Nobody had been here to tidy a life away. Mr Bartlett had asked me if I wanted the house cleared but of course, I didn’t. Rifling through personal possessions was the only means I had to learn about the man who had left his home to me, a perfect stranger.

Some people say momentous events have a dreamlike, hazy quality. Not for me, I can remember every little detail with absolute clarity. Like the dust motes dancing when I turned on a lamp. Like the faint smell of liquorice. Like the blanketed dog basket next to the settee, which made me feel so sad I had to leave the room.

Across the hall was the bathroom. The one room in a house that lets you peer into another’s psyche.
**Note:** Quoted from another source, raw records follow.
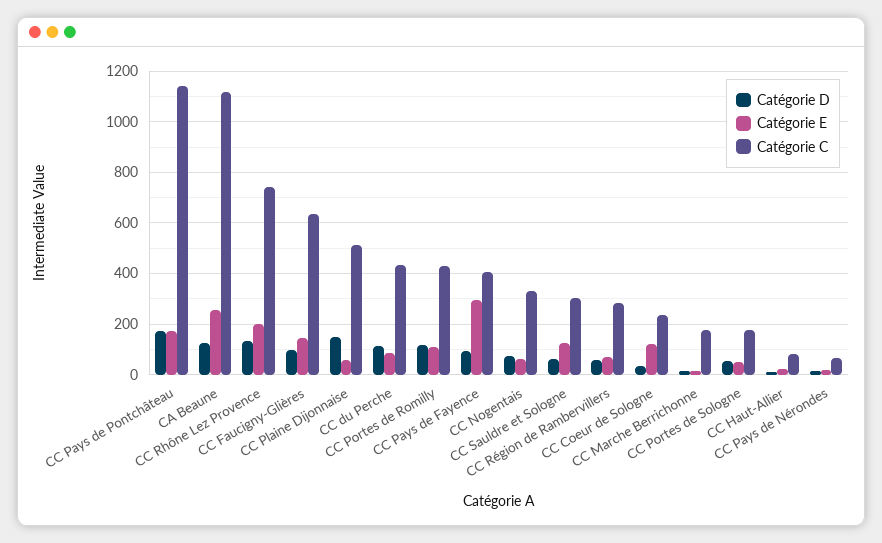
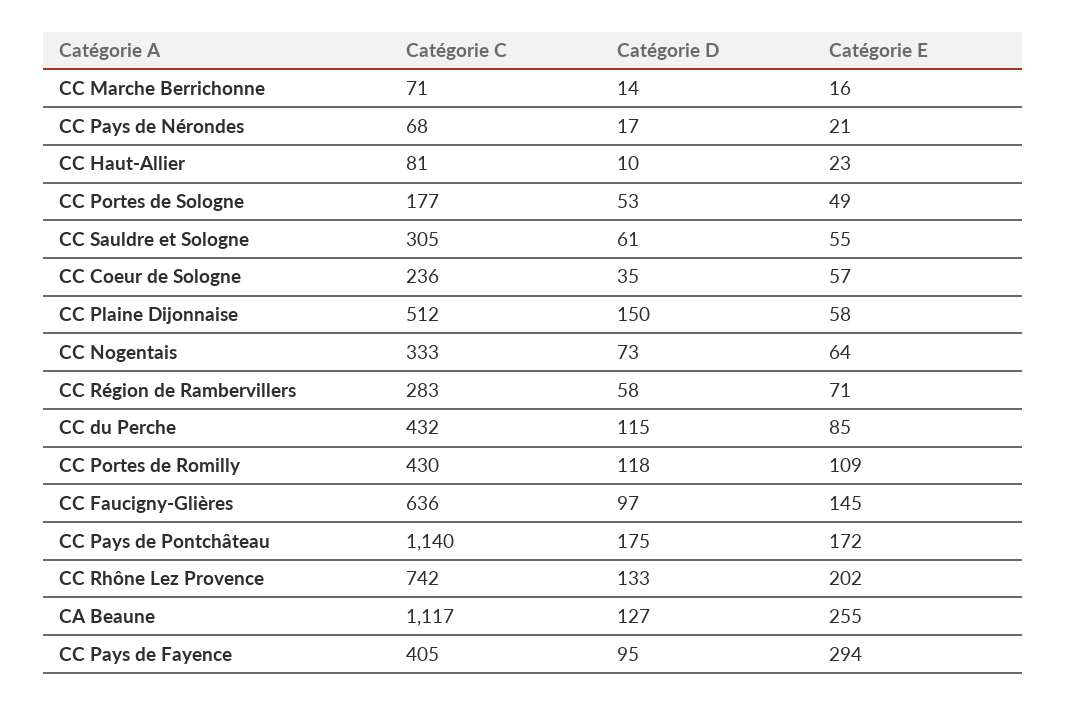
  {
    "Catégorie D": {
      "CC Pays de Pontchâteau": 175,
      "CA Beaune": 127,
      "CC Rhône Lez Provence": 133,
      "CC Faucigny-Glières": 97,
      "CC Plaine Dijonnaise": 150,
      "CC du Perche": 115,
      "CC Portes de Romilly": 118,
      "CC Pays de Fayence": 95,
      "CC Nogentais": 73,
      "CC Sauldre et Sologne": 61,
      "CC Région de Rambervillers": 58,
      "CC Coeur de Sologne": 35,
      "CC Marche Berrichonne": 14,
      "CC Portes de Sologne": 53,
      "CC Haut-Allier": 10,
      "CC Pays de Nérondes": 17
    },
    "Catégorie E": {
      "CC Pays de Pontchâteau": 172,
      "CA Beaune": 255,
      "CC Rhône Lez Provence": 202,
      "CC Faucigny-Glières": 145,
      "CC Plaine Dijonnaise": 58,
      "CC du Perche": 85,
      "CC Portes de Romilly": 109,
      "CC Pays de Fayence": 294,
      "CC Nogentais": 64,
-     "CC Sauldre et Sologne": 125,
+     "CC Sauldre et Sologne": 55,
      "CC Région de Rambervillers": 71,
-     "CC Coeur de Sologne": 125,
+     "CC Coeur de Sologne": 57,
      "CC Marche Berrichonne": 16,
      "CC Portes de Sologne": 49,
      "CC Haut-Allier": 23,
      "CC Pays de Nérondes": 21
    },
    "Catégorie C": {
      "CC Pays de Pontchâteau": 1140,
      "CA Beaune": 1117,
      "CC Rhône Lez Provence": 742,
      "CC Faucigny-Glières": 636,
      "CC Plaine Dijonnaise": 512,
      "CC du Perche": 432,
      "CC Portes de Romilly": 430,
      "CC Pays de Fayence": 405,
      "CC Nogentais": 333,
      "CC Sauldre et Sologne": 305,
      "CC Région de Rambervillers": 283,
      "CC Coeur de Sologne": 236,
-     "CC Marche Berrichonne": 175,
+     "CC Marche Berrichonne": 71,
      "CC Portes de Sologne": 177,
      "CC Haut-Allier": 81,
      "CC Pays de Nérondes": 68
    }
  }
Not immaculate, but far from disgusting, this space too contained the intimate detritus of life. A toothbrush, an old- fashioned razor and a badger hair brush. A pink towel dropped in the bath, left to languish.

I remember that a wave of panic came over me there. This was someone else’s territory, someone else’s life. What right did I have to wander around like a tourist in an exhibition. I had to splash cold water on my wrists to cool down and calm my pulse.

Everything around me fitted the profile Mr Bartlett had given to me. My benefactor had been an elderly man; eighty-two, to be precise, according to the death certificate. He’d written his last will and testament twelve months before he had died which showed him to be a meticulous man. He’d left astonishingly clear instructions for his funeral. He’d even paid for it in advance. This house was him. Apart from the errant towel, and the wall of newspapers, everything was in order. The neat line of toiletries. The careful white brushstrokes on the back of the glossy door. I had never known the owner of this house but, standing there, I pictured him as a kind, studious man, who liked his own company and routine.

The next room made my heart freeze. I had expected a bedroom, and maybe it was, but this room held no furniture to reveal its identity. But the walls were decorated. Decorated with hundreds upon hundreds of photographs that reached from the skirting board to the ceiling. My mind, fuelled by tabloid frenzy, went into overdrive. I am ashamed now to say that I thought the images would be of a perverse nature. Perhaps, in some ways, they were, but not in the ways I was thinking as the moment unfurled.

At first, I was too scared to look at them, and hovered in the doorway. But this was my house now, and I needed to know what had gone on here, if anything. I can still hear the creak of the bare floorboards as I tiptoed towards the gallery — a memory that is tattooed on my brain.

The first photo was blurred, but I could make out the view of a street; cars parked along the kerb and a stretch of green on the other side. The next image was clearer and of the same subject matter, an everyday scene of a residential street. Cars, houses, people, or rather, one person, who wore a mac that was just like mine. Who held a handbag, just like mine. In the neighbouring photo, the woman was closer to the camera. Her dress could be seen now, a quite unique cerise with white polka dots — just like the one I had bought from a vintage fayre. And those sunglasses, wayfarers, just like the pair my friend had bought for me. I scoured the photos around me, frantic and with bile rising in my throat. They were all of me, every single one. Me walking to work, me doing my weekly shop, me meeting my friend after work. Me, me, me, me, me.